### [TASK INSTRUCTIONS]
Below are records with pictures. Reproduce exactly the lines from the line with "Clinical outcomes drive" to the line with "Glioblastoma is a brain cancer caused by the", inclusive, and leave each picture out.
******
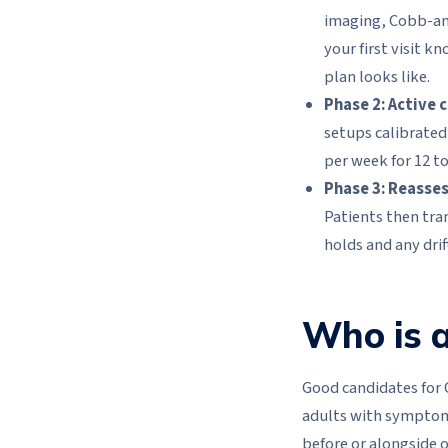
imaging, Cobb-ang
your first visit k
plan looks like.
Phase 2: Active 
setups calibrated 
per week for 12 to
Phase 3: Reasse
Patients then tra
holds and any drift
Who is a
Good candidates for 
adults with symptoma
before or alongside 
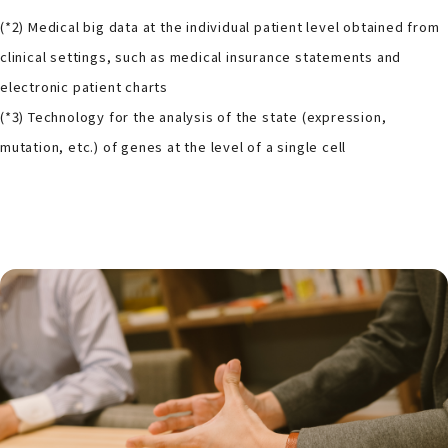
(*2) Medical big data at the individual patient level obtained from
clinical settings, such as medical insurance statements and
electronic patient charts
(*3) Technology for the analysis of the state (expression,
mutation, etc.) of genes at the level of a single cell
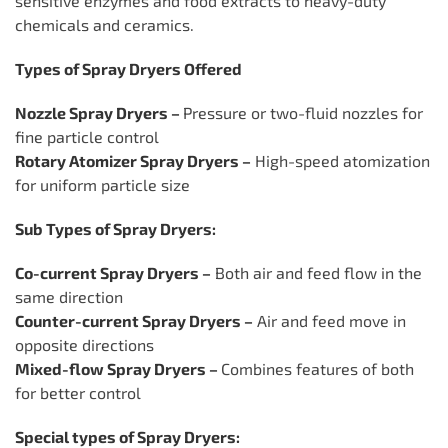
sensitive enzymes and food extracts to heavy-duty
chemicals and ceramics.
Types of Spray Dryers Offered
Nozzle Spray Dryers –
Pressure or two-fluid nozzles for
fine particle control
Rotary Atomizer Spray Dryers –
High-speed atomization
for uniform particle size
Sub Types of Spray Dryers:
Co-current Spray Dryers –
Both air and feed flow in the
same direction
Counter-current Spray Dryers –
Air and feed move in
opposite directions
Mixed-flow Spray Dryers –
Combines features of both
for better control
Special types of Spray Dryers:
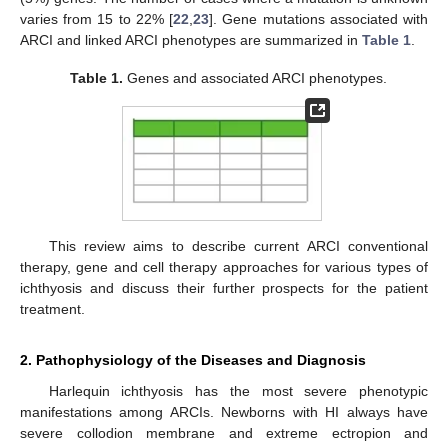
varies from 15 to 22% [
22
,
23
]. Gene mutations associated with
ARCI and linked ARCI phenotypes are summarized in
Table 1
.
Table 1.
Genes and associated ARCI phenotypes.
This review aims to describe current ARCI conventional
therapy, gene and cell therapy approaches for various types of
ichthyosis and discuss their further prospects for the patient
treatment.
2. Pathophysiology of the Diseases and Diagnosis
Harlequin ichthyosis has the most severe phenotypic
manifestations among ARCIs. Newborns with HI always have
severe collodion membrane and extreme ectropion and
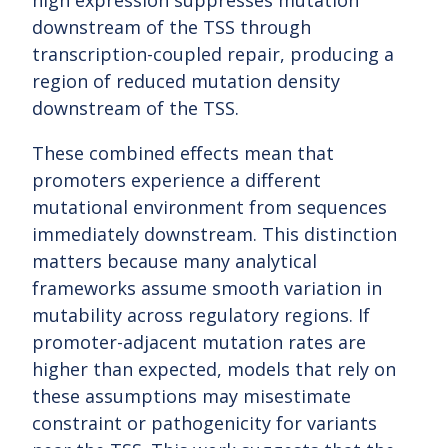
high expression suppresses mutation
downstream of the TSS through
transcription-coupled repair, producing a
region of reduced mutation density
downstream of the TSS.
These combined effects mean that
promoters experience a different
mutational environment from sequences
immediately downstream. This distinction
matters because many analytical
frameworks assume smooth variation in
mutability across regulatory regions. If
promoter-adjacent mutation rates are
higher than expected, models that rely on
these assumptions may misestimate
constraint or pathogenicity for variants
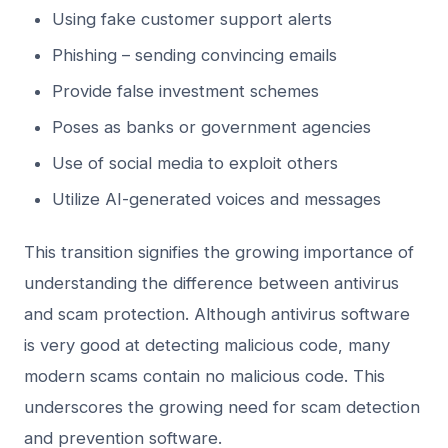
Using fake customer support alerts
Phishing – sending convincing emails
Provide false investment schemes
Poses as banks or government agencies
Use of social media to exploit others
Utilize AI-generated voices and messages
This transition signifies the growing importance of
understanding the difference between antivirus
and scam protection. Although antivirus software
is very good at detecting malicious code, many
modern scams contain no malicious code. This
underscores the growing need for scam detection
and prevention software.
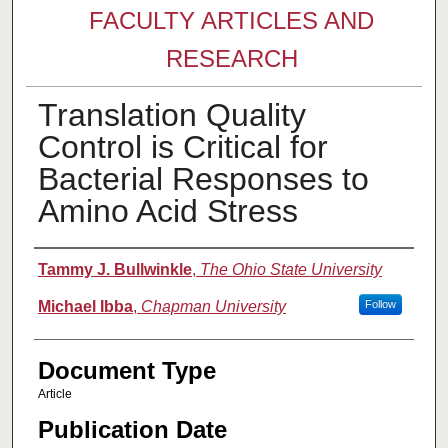
FACULTY ARTICLES AND
RESEARCH
Translation Quality
Control is Critical for
Bacterial Responses to
Amino Acid Stress
Authors
Tammy J. Bullwinkle
,
The Ohio State University
Michael Ibba
,
Chapman University
Follow
Document Type
Article
Publication Date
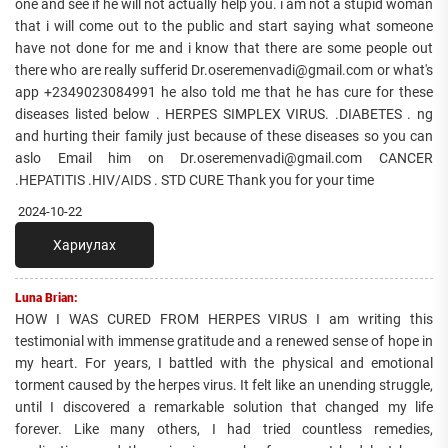
one and see if he will not actually help you. i am not a stupid woman
that i will come out to the public and start saying what someone
have not done for me and i know that there are some people out
there who are really sufferid Dr.oseremenvadi@gmail.com or what's
app +2349023084991 he also told me that he has cure for these
diseases listed below . HERPES SIMPLEX VIRUS. .DIABETES . ng
and hurting their family just because of these diseases so you can
aslo Email him on Dr.oseremenvadi@gmail.com CANCER
.HEPATITIS .HIV/AIDS . STD CURE Thank you for your time
2024-10-22
Хариулах
Luna Brian:
HOW I WAS CURED FROM HERPES VIRUS I am writing this
testimonial with immense gratitude and a renewed sense of hope in
my heart. For years, I battled with the physical and emotional
torment caused by the herpes virus. It felt like an unending struggle,
until I discovered a remarkable solution that changed my life
forever. Like many others, I had tried countless remedies,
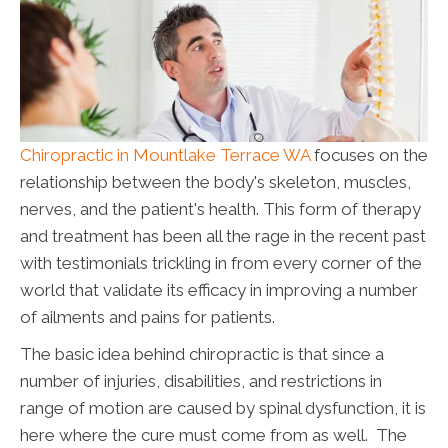
Chiropractic in Mountlake Terrace WA
focuses on the
relationship between the body's skeleton, muscles,
nerves, and the patient's health. This form of therapy
and treatment has been all the rage in the recent past
with testimonials trickling in from every corner of the
world that validate its efficacy in improving a number
of ailments and pains for patients.
The basic idea behind chiropractic is that since a
number of injuries, disabilities, and restrictions in
range of motion are caused by spinal dysfunction, it is
here where the cure must come from as well. The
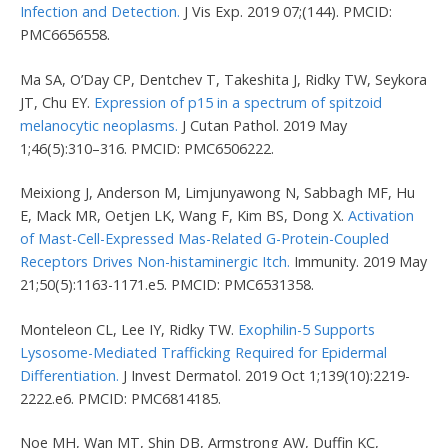
Infection and Detection.
J Vis Exp. 2019 07;(144). PMCID:
PMC6656558.
Ma SA, O’Day CP, Dentchev T, Takeshita J, Ridky TW, Seykora
JT, Chu EY.
Expression of p15 in a spectrum of spitzoid
melanocytic neoplasms.
J Cutan Pathol. 2019 May
1;46(5):310–316. PMCID: PMC6506222.
Meixiong J, Anderson M, Limjunyawong N, Sabbagh MF, Hu
E, Mack MR, Oetjen LK, Wang F, Kim BS, Dong X.
Activation
of Mast-Cell-Expressed Mas-Related G-Protein-Coupled
Receptors Drives Non-histaminergic Itch.
Immunity. 2019 May
21;50(5):1163-1171.e5. PMCID: PMC6531358.
Monteleon CL, Lee IY, Ridky TW.
Exophilin-5 Supports
Lysosome-Mediated Trafficking Required for Epidermal
Differentiation.
J Invest Dermatol. 2019 Oct 1;139(10):2219-
2222.e6. PMCID: PMC6814185.
Noe MH, Wan MT, Shin DB, Armstrong AW, Duffin KC,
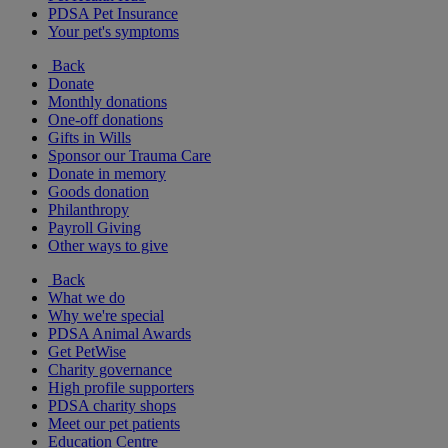
PDSA Pet Insurance
Your pet's symptoms
Back
Donate
Monthly donations
One-off donations
Gifts in Wills
Sponsor our Trauma Care
Donate in memory
Goods donation
Philanthropy
Payroll Giving
Other ways to give
Back
What we do
Why we're special
PDSA Animal Awards
Get PetWise
Charity governance
High profile supporters
PDSA charity shops
Meet our pet patients
Education Centre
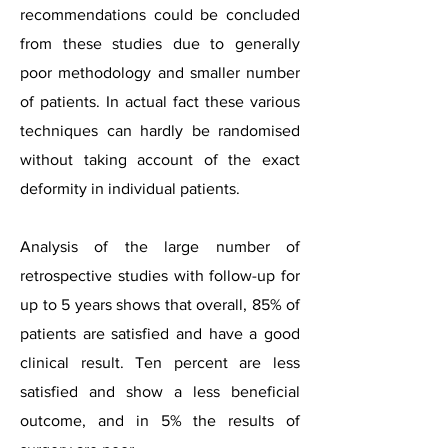
recommendations could be concluded
from these studies due to generally
poor methodology and smaller number
of patients. In actual fact these various
techniques can hardly be randomised
without taking account of the exact
deformity in individual patients.
Analysis of the large number of
retrospective studies with follow-up for
up to 5 years shows that overall, 85% of
patients are satisfied and have a good
clinical result. Ten percent are less
satisfied and show a less beneficial
outcome, and in 5% the results of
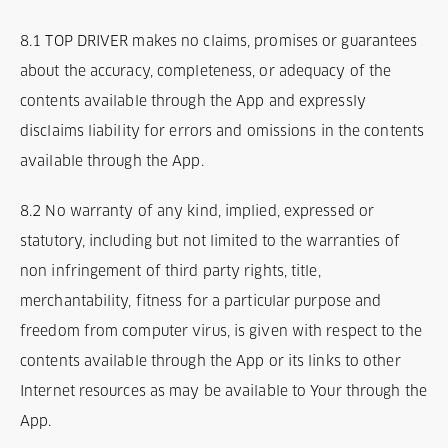
8.1 TOP DRIVER makes no claims, promises or guarantees
about the accuracy, completeness, or adequacy of the
contents available through the App and expressly
disclaims liability for errors and omissions in the contents
available through the App.
8.2 No warranty of any kind, implied, expressed or
statutory, including but not limited to the warranties of
non infringement of third party rights, title,
merchantability, fitness for a particular purpose and
freedom from computer virus, is given with respect to the
contents available through the App or its links to other
Internet resources as may be available to Your through the
App.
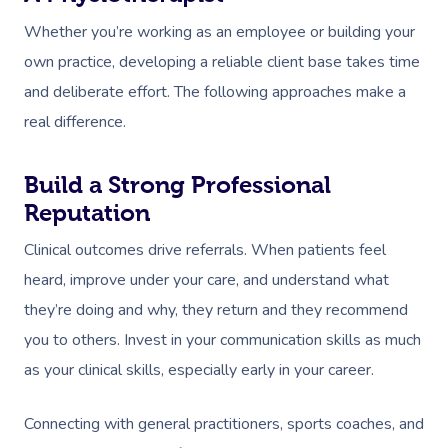
Whether you’re working as an employee or building your
own practice, developing a reliable client base takes time
and deliberate effort. The following approaches make a
real difference.
Build a Strong Professional
Reputation
Clinical outcomes drive referrals. When patients feel
heard, improve under your care, and understand what
they’re doing and why, they return and they recommend
you to others. Invest in your communication skills as much
as your clinical skills, especially early in your career.
Connecting with general practitioners, sports coaches, and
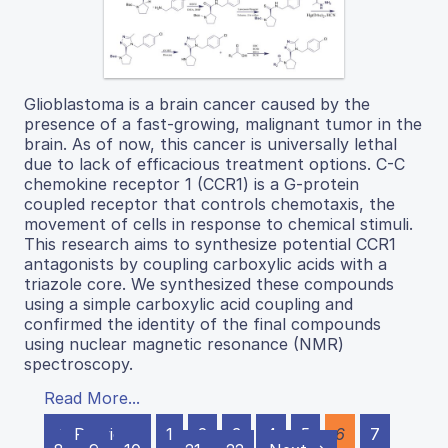
Glioblastoma is a brain cancer caused by the
presence of a fast-growing, malignant tumor in the
brain. As of now, this cancer is universally lethal
due to lack of efficacious treatment options. C-C
chemokine receptor 1 (CCR1) is a G-protein
coupled receptor that controls chemotaxis, the
movement of cells in response to chemical stimuli.
This research aims to synthesize potential CCR1
antagonists by coupling carboxylic acids with a
triazole core. We synthesized these compounds
using a simple carboxylic acid coupling and
confirmed the identity of the final compounds
using nuclear magnetic resonance (NMR)
spectroscopy.
Read More...
← Previous
1
2
3
4
5
6
7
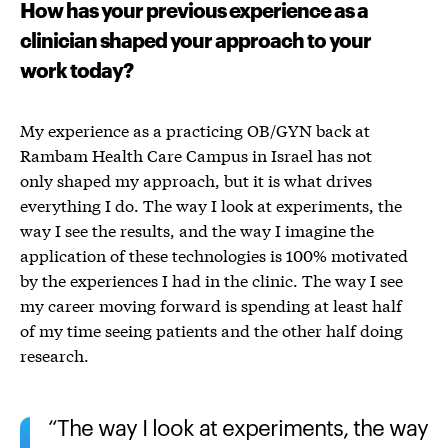
How has your previous experience as a
clinician shaped your approach to your
work today?
My experience as a practicing OB/GYN back at
Rambam Health Care Campus in Israel has not
only shaped my approach, but it is what drives
everything I do.
The way I look at experiments, the
way I see the results, and the way I imagine the
application of these technologies is 100% motivated
by the experiences I had in the clinic.
The way I see
my career moving forward is spending at least half
of my time seeing patients and the other half doing
research.
The way I look at experiments, the way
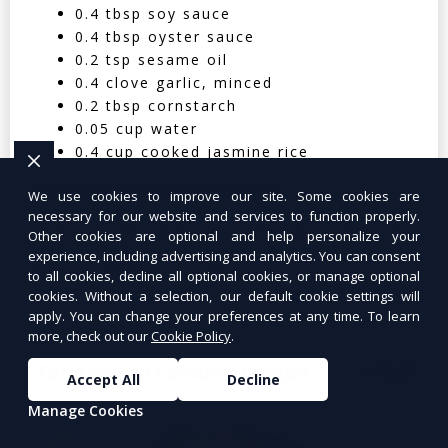
0.4 tbsp soy sauce
0.4 tbsp oyster sauce
0.2 tsp sesame oil
0.4 clove garlic, minced
0.2 tbsp cornstarch
0.05 cup water
0.4 cup cooked jasmine rice
Nutritional Facts (Per Serving):
We use cookies to improve our site. Some cookies are
necessary for our website and services to function properly.
Calories: 350 | Protein: 30g | Carbs: 25g
Other cookies are optional and help personalize your
experience, including advertising and analytics. You can consent
| Fat: 12g | Fiber: 4g
to all cookies, decline all optional cookies, or manage optional
cookies. Without a selection, our default cookie settings will
apply. You can change your preferences at any time. To learn
more, check out our
Cookie Policy
.
Tuna Salad Lettuce Wraps
$10.99
Accept All
Decline
Manage Cookies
******
### [COMPLETED TASK]
Clinical outcomes drive referrals. When patients feel
heard, improve under your care, and understand what
they’re doing and why, they return and they recommend
you to others. Invest in your communication skills as much
as your clinical skills, especially early in your career.
Connecting with general practitioners, sports coaches, and
Glioblastoma is a brain cancer caused by the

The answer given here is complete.